Records for the exercise:
----------
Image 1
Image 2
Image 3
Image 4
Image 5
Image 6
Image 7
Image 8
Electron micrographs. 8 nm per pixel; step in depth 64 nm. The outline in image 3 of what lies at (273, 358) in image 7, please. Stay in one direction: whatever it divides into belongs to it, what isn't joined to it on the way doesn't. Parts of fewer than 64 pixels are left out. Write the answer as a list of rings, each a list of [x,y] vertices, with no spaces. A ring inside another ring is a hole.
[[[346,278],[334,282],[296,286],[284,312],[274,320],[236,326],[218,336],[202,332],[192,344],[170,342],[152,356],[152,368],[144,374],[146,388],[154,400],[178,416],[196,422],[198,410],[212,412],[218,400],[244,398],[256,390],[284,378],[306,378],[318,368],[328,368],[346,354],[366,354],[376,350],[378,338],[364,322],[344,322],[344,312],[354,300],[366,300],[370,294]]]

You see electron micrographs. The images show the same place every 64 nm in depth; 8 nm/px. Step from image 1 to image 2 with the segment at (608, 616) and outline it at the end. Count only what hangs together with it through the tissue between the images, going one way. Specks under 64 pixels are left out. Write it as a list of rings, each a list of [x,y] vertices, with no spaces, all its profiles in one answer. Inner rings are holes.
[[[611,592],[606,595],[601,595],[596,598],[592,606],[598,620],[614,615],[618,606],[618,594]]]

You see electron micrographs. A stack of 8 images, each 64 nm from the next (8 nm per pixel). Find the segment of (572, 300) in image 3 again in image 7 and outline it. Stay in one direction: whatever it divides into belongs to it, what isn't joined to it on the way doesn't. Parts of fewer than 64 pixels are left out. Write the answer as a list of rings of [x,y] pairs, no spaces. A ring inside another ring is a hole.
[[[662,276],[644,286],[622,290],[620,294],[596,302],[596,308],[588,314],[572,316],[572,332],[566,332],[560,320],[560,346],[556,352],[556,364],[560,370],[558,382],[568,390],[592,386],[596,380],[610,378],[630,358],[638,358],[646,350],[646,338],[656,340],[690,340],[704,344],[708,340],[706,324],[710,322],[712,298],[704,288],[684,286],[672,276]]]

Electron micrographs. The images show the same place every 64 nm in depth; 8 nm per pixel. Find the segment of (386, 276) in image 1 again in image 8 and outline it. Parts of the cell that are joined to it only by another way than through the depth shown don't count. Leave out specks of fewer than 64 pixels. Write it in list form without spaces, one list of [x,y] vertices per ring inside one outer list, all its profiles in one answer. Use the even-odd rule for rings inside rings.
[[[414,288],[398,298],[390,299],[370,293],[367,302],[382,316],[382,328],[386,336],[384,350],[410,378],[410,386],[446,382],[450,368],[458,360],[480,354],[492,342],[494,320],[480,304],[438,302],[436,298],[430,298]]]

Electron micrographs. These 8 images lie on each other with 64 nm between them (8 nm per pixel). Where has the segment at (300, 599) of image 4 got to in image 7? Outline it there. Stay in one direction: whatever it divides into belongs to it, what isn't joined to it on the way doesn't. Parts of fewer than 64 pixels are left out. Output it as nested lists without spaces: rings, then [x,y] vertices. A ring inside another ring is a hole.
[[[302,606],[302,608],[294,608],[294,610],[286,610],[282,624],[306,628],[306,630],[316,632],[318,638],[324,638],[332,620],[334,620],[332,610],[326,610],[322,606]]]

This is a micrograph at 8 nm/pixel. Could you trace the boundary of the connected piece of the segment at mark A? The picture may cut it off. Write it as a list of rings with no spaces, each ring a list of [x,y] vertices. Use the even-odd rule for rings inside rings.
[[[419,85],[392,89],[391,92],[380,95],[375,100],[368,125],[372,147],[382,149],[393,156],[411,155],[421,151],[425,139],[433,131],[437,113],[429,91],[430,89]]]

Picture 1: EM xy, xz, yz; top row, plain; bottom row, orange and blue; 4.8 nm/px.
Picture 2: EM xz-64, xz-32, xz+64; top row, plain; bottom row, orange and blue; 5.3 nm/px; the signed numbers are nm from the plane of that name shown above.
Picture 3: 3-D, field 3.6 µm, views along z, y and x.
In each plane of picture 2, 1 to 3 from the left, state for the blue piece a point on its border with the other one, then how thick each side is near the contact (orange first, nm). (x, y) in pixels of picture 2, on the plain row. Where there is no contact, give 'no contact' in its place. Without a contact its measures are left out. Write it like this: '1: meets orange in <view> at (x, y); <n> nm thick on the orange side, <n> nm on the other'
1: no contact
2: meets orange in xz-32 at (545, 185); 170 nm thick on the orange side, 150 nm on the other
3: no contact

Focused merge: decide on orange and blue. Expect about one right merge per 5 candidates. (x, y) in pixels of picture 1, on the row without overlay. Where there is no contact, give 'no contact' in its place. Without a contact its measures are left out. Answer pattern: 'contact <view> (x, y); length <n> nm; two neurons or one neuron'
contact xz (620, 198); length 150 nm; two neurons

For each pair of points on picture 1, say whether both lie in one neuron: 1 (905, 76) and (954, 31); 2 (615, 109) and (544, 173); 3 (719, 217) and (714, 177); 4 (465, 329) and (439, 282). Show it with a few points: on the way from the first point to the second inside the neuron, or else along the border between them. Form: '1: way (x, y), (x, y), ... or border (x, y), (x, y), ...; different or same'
----------
Exercise requirements: For the data shown above, give the number of lines where the word "bottom" appears, and nothing else.

Reply: 2